• Quoted text
Hi @allenporter - Just FYI, I am now on Home Assistant 2023.2.1 and am still getting this error quite frequently. 10 times since yesterday afternoon. It's probably not a big deal, but just wanted to let you know.

mikesalz avatar Feb 04 '23 13:02 mikesalz

Hi, ok. Do you mind sending an updated log? It would be helpful to under the request pattern and the specific details.

Just to clarify again, there are no other devices connecting to rainbird at the same time?

allenporter avatar Feb 04 '23 23:02 allenporter

To elaborate: I used to regularly see tons of error messages talking to the rainbird device. Now I never see any errors anymore since the integration was changed synchronize its calls to the device using home assistant best practices for sending RPCs, rather than sending from different sensors at random times. I'm hoping we can improve this and get everyone into a similar state. Having the lower level details from logs would really help understand why that isn't working for others.

allenporter avatar Feb 05 '23 15:02 allenporter

Hi @allenporter I appreciate your dedication to this project! I will re-enable fuller logging and then let it run for a while so I have something worth sending. Should I remove the non-rainbird related logs? I feel a little weirded out by sharing the entire thing, but if there is nothing personal or identifiable in there, I can send it.

mikesalz avatar Feb 05 '23 16:02 mikesalz

Yes filtering by rainbird would be helpful.

allenporter avatar Feb 05 '23 16:02 allenporter

Good day.

I have a rain bird that has 24 channels. Apparently this integration only supports the first 16 channels.

Since upgrading to the newest release I get this error.

Retrying setup: tuple index out of range

Previously I was unable to control any channel above 16 as well.

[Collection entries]
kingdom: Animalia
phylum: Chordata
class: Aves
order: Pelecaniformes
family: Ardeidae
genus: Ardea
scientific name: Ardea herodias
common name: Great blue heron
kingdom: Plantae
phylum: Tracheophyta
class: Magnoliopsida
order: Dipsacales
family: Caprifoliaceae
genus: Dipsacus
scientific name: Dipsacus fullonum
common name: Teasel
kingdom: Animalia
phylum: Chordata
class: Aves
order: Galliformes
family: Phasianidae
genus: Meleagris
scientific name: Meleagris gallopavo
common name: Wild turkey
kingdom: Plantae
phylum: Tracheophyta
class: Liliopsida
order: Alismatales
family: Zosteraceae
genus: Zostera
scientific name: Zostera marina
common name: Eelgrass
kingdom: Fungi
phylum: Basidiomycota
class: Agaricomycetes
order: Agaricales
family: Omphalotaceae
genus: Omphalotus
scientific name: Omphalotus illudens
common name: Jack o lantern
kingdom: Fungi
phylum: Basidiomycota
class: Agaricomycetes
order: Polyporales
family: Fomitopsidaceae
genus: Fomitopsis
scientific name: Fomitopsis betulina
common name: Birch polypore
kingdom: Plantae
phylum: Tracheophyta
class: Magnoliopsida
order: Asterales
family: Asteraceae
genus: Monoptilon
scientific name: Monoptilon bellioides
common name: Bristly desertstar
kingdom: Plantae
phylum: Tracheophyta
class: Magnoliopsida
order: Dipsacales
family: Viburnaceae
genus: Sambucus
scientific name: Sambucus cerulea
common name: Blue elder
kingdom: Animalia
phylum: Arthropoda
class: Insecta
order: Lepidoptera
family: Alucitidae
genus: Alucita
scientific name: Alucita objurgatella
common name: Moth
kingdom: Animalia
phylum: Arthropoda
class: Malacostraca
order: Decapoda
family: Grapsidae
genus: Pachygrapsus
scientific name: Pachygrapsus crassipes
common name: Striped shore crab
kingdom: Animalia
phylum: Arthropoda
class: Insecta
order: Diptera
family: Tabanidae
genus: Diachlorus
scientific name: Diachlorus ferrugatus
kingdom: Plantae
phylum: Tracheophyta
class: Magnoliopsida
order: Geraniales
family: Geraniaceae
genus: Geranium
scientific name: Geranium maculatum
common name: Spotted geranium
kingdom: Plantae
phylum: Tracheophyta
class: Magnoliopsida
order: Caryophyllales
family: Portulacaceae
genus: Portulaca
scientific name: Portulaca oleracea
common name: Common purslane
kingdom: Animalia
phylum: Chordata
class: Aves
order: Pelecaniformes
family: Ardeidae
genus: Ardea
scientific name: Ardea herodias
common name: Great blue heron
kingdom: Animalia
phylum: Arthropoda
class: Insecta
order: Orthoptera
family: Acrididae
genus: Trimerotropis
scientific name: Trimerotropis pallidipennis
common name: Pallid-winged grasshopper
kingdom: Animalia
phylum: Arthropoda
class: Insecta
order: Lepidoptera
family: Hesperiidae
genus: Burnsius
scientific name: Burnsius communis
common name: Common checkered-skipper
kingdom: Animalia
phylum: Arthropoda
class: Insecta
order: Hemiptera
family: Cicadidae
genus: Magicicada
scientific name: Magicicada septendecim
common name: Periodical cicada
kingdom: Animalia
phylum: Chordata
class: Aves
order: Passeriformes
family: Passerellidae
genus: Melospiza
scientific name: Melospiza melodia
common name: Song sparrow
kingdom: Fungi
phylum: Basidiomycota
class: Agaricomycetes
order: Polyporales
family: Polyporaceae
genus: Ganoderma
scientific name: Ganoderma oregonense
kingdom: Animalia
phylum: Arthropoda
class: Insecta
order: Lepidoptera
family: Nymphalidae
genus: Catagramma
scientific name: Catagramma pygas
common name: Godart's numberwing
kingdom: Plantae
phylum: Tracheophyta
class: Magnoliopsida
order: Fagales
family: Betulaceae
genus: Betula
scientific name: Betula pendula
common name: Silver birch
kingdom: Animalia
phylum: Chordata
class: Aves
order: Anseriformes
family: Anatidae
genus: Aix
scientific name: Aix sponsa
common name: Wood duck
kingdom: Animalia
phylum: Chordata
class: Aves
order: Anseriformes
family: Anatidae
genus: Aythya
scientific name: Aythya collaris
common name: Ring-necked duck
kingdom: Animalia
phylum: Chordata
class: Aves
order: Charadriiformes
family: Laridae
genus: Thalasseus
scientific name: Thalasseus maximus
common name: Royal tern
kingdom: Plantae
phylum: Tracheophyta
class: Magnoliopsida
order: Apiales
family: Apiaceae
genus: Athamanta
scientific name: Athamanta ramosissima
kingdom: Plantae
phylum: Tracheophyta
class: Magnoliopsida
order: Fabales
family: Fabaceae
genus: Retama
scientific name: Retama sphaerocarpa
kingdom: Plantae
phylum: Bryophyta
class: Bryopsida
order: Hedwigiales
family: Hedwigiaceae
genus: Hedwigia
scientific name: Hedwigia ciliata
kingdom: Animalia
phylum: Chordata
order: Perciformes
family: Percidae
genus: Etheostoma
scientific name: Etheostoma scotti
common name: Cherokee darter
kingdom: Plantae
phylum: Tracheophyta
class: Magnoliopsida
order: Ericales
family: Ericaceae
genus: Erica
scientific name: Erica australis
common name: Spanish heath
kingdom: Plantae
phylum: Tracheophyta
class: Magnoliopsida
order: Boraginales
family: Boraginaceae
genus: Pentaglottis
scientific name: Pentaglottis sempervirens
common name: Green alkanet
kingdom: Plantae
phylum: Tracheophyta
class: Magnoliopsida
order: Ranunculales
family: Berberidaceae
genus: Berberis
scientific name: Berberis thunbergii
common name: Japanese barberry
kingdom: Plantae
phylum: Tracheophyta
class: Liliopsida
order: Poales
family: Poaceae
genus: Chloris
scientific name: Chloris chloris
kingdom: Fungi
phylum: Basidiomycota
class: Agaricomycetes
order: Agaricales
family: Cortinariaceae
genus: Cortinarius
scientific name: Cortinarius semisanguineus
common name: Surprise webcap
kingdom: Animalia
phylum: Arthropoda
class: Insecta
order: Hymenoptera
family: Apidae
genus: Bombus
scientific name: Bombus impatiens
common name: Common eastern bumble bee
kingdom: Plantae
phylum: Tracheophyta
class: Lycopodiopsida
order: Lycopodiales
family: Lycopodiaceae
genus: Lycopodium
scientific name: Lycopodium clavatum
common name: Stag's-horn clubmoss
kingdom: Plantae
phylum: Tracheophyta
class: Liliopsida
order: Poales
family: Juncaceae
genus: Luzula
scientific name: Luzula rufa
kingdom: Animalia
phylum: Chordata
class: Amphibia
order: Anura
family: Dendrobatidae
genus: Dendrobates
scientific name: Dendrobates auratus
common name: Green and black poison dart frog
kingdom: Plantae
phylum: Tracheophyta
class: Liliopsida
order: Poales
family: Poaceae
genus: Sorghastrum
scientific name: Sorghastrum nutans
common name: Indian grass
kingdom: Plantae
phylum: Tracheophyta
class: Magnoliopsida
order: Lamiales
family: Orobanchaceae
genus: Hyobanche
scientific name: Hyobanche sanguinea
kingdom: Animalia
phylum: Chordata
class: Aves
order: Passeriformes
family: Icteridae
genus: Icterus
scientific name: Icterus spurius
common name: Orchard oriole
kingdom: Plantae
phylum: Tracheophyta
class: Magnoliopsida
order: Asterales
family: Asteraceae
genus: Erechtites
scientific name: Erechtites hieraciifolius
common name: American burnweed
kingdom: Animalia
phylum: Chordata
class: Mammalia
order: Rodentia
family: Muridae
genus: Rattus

• What to work on
**1)** In the forum thread, what error message does the Rain Bird owner with 24 channels get after upgrading to the newest release?
**2)** Copy the stretch of the records from the line containing "scientific name: Erechtites hieraciifolius" through the last line of the records.

• Expected answers
**1)** Retrying setup: tuple index out of range

**2)**
scientific name: Erechtites hieraciifolius
common name: American burnweed
kingdom: Animalia
phylum: Chordata
class: Mammalia
order: Rodentia
family: Muridae
genus: Rattus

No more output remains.